▸ Work item
If a line of the material holds the string "Cancer", please copy it.

################

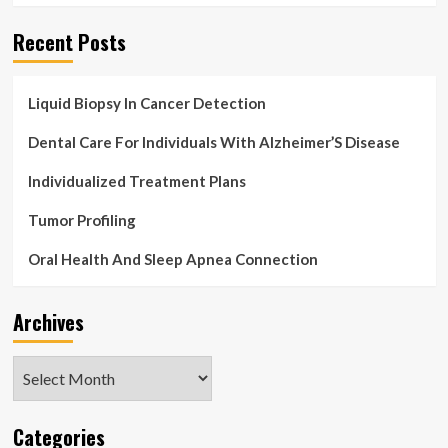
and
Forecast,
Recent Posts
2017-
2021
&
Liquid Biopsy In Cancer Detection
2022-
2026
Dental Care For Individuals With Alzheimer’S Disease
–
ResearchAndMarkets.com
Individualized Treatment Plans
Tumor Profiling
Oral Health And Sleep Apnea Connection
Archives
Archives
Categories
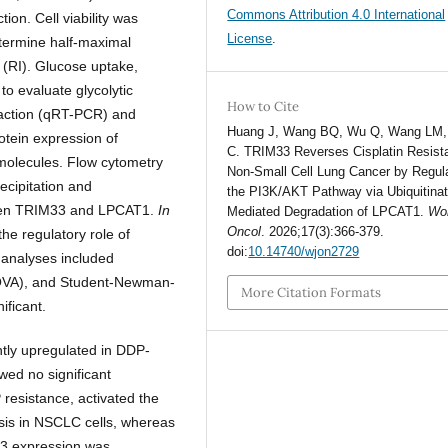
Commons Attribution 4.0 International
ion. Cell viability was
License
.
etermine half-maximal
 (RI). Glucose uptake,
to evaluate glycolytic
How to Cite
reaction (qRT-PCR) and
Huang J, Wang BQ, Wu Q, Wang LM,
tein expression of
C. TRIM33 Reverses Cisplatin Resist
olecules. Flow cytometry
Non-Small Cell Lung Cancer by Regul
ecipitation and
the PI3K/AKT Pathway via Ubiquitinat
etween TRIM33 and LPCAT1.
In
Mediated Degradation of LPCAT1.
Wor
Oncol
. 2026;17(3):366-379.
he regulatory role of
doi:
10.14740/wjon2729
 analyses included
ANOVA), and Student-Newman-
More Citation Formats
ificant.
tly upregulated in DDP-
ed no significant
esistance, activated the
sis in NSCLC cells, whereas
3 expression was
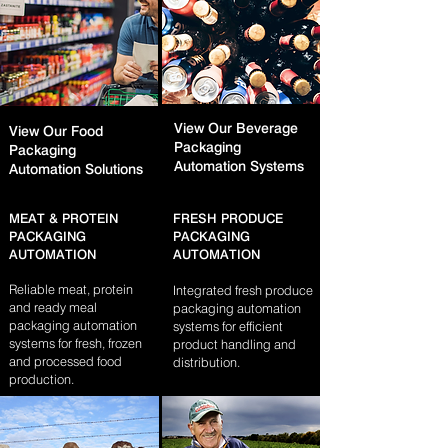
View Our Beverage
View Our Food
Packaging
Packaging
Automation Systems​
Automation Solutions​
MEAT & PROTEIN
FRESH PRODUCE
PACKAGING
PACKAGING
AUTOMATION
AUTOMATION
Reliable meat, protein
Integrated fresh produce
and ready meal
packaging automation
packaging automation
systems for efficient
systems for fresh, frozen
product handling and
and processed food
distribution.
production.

################

▸ Response area
Liquid Biopsy In Cancer Detection
Non-Small Cell Lung Cancer by Regul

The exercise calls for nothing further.